Pizza in the oven, ready to bake. You can see the red coals still in the oven.

The completed pizza oven is now protected by a covered
patio and makes a perfect gathering spot in our yard.

The first course is the easiest to lay because you won’t need to cut any bricks. They can be set vertically as in soldier coursing. The next course was laid vertically, but cut on the bottom and outside. For the next several courses you will need to use half bricks laid flat — because of the radius the long bricks won’t work.

The closer you get to the top, the more cutting you will need to do. The bricks will need to be shaped something like a dove-tail tapered two ways. The front of the igloo is almost like a separate structure and the best way to describe joining the two sections is to say it is faked together. When I worked up to near that area, I laid up the front then joined the round part. After a few days the forms can be sawed out.

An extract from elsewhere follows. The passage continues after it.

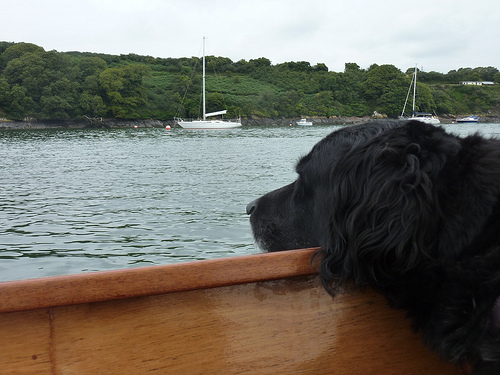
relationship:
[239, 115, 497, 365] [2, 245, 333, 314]
dog on ledge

Some people cover their oven with insulation and plaster. I didn’t need it to stay hot that long and I liked the look of the brick. The bricks absorb water in the rainy season, so it takes longer for them to dry out. To remedy this, I built a cute little roof over mine.

It’s a good idea to start planning a patio or at least a gravel area in front of the oven, as the grass will get trampled. After a few months of frequently using our pizza oven, I decided to build a covered patio structure over it.